Both parties offered testimony from valuation experts who used both an income and a market approach but reached very different value conclusions. Under the income approach, the petitioner’s expert valued the company at $21.9 million; under the market approach, he arrived at a value of almost $38.8 million. Averaging the two values, he said the company was worth $30 million; the value of the petitioner’s interest (undiscounted) was $7.2 million. In contrast, the respondents’ expert, using a single-period capitalization method and cash flow, valued the company in the range of $5.9 million to over $6.1 million; under the market approach, using Pratt’s Stats (now DealStats), he generated a value range of between $5.3 million and $6.1 million. Giving greater weight to the income approach, he valued the company at $6.05 million.
Projections were a major flash point in the valuation proceedings. The petitioner’s expert used a DCF model based on projected earnings the company had used a few months prior to the valuation date to qualify for a bank loan up to $7 million that could be extended to $10 million. The petitioner noted one of the respondents, a CFA who served as the company’s controller, prepared the projections. The projections and other representations from all owners to the bank put the value of the company at about $30 million. It’s a federal crime to provide false statements to a bank. The petitioner argued the bank relied on this information to grant the loan; he suggested that, therefore, this $30 million valuation must be credible.

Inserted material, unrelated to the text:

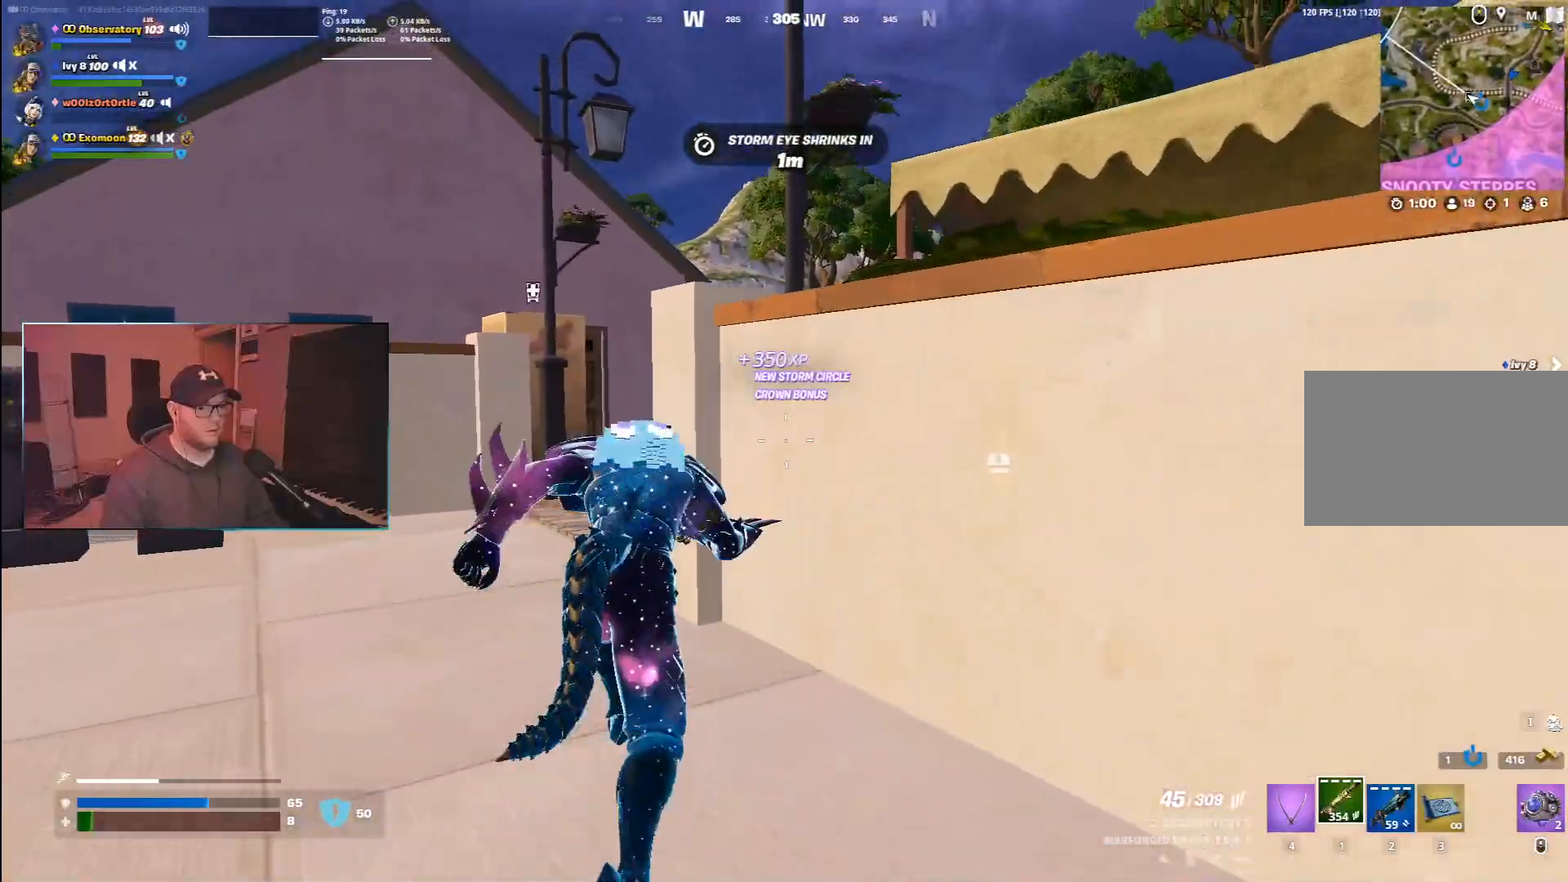
{"keys": ["a", "w"], "mouse": [], "events": [[83, "a", "down"]]}
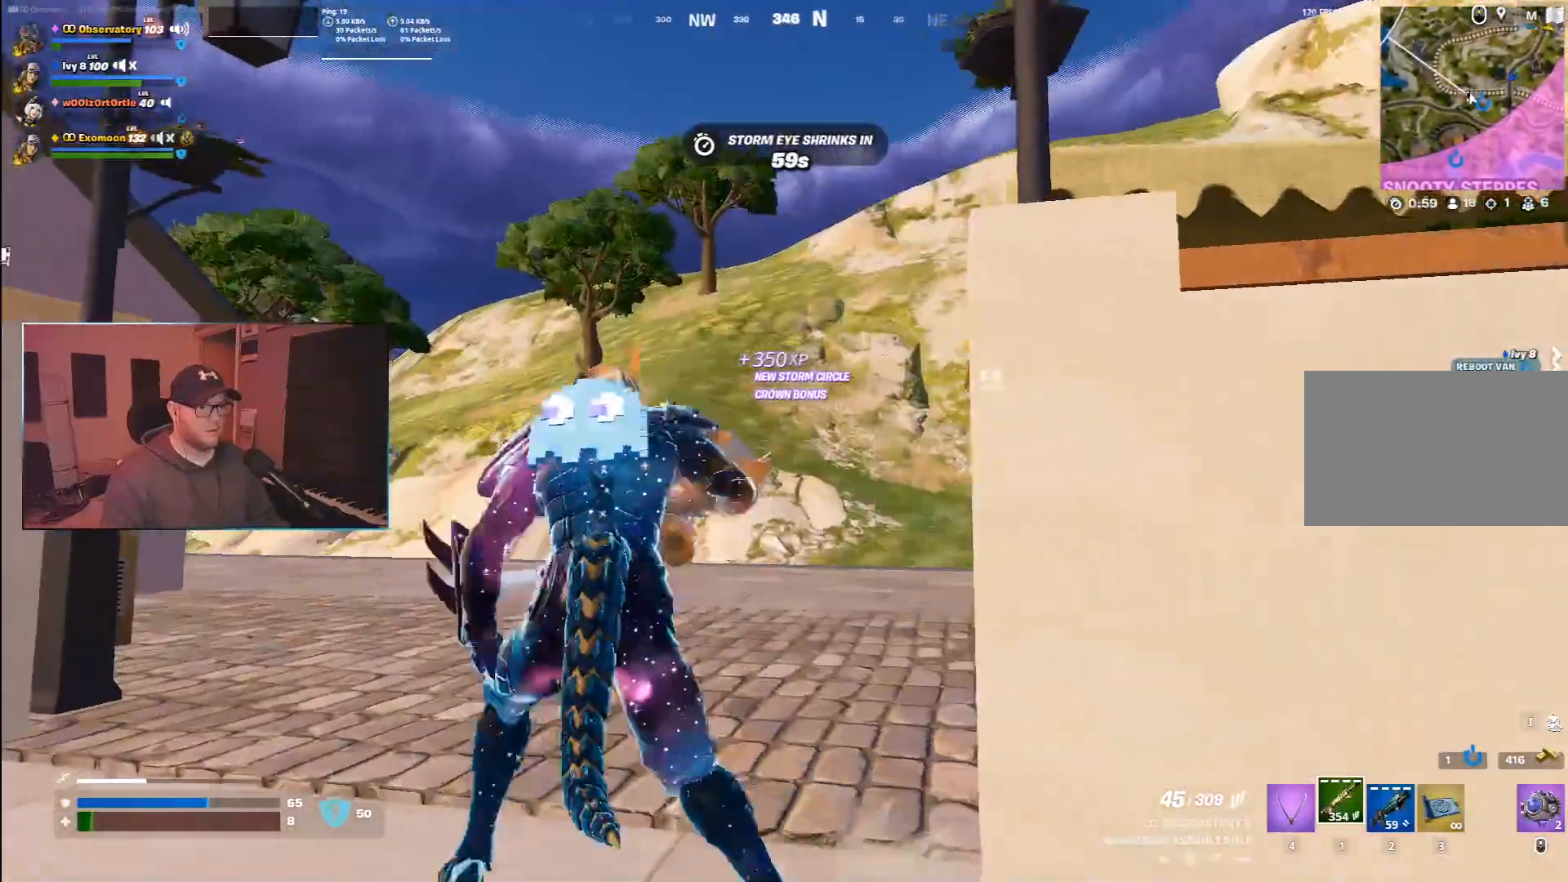
{"keys": ["w"], "mouse": [], "events": [[417, "a", "up"]]}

The respondents’ expert noted that the company had never met a single projection, not in 2014 or 2015. Based on his examination of financial evidence, the projections were not reliable, making the opposing expert’s DCF model unreliable.
The court agreed
The success of the company, as shown by the rapid growth in sales, “was not as great as petitioner contended … nor was it accurately predictive of future success or of the true value of [the company],” the court said. It added that the projections “were, put mildly, ambitious, and, in fact, were overstated. In reality, the value of the business was never $30 million.”
The court declined to comment further on the statements made to the bank or their significance in obtaining the loan. But the court noted, “[T]he representations were not accurate.” It said the respondents’ expert used a sound methodology and provided “a realistic assessment” of the company’s fair value that was consistent with evidence as to the company’s “successful business model as well as its debt and cash flow issues.”
Adopting the $6.05 million valuation and applying a 5% DLOM, the court concluded the petitioner’s interest was worth about $1.4 million.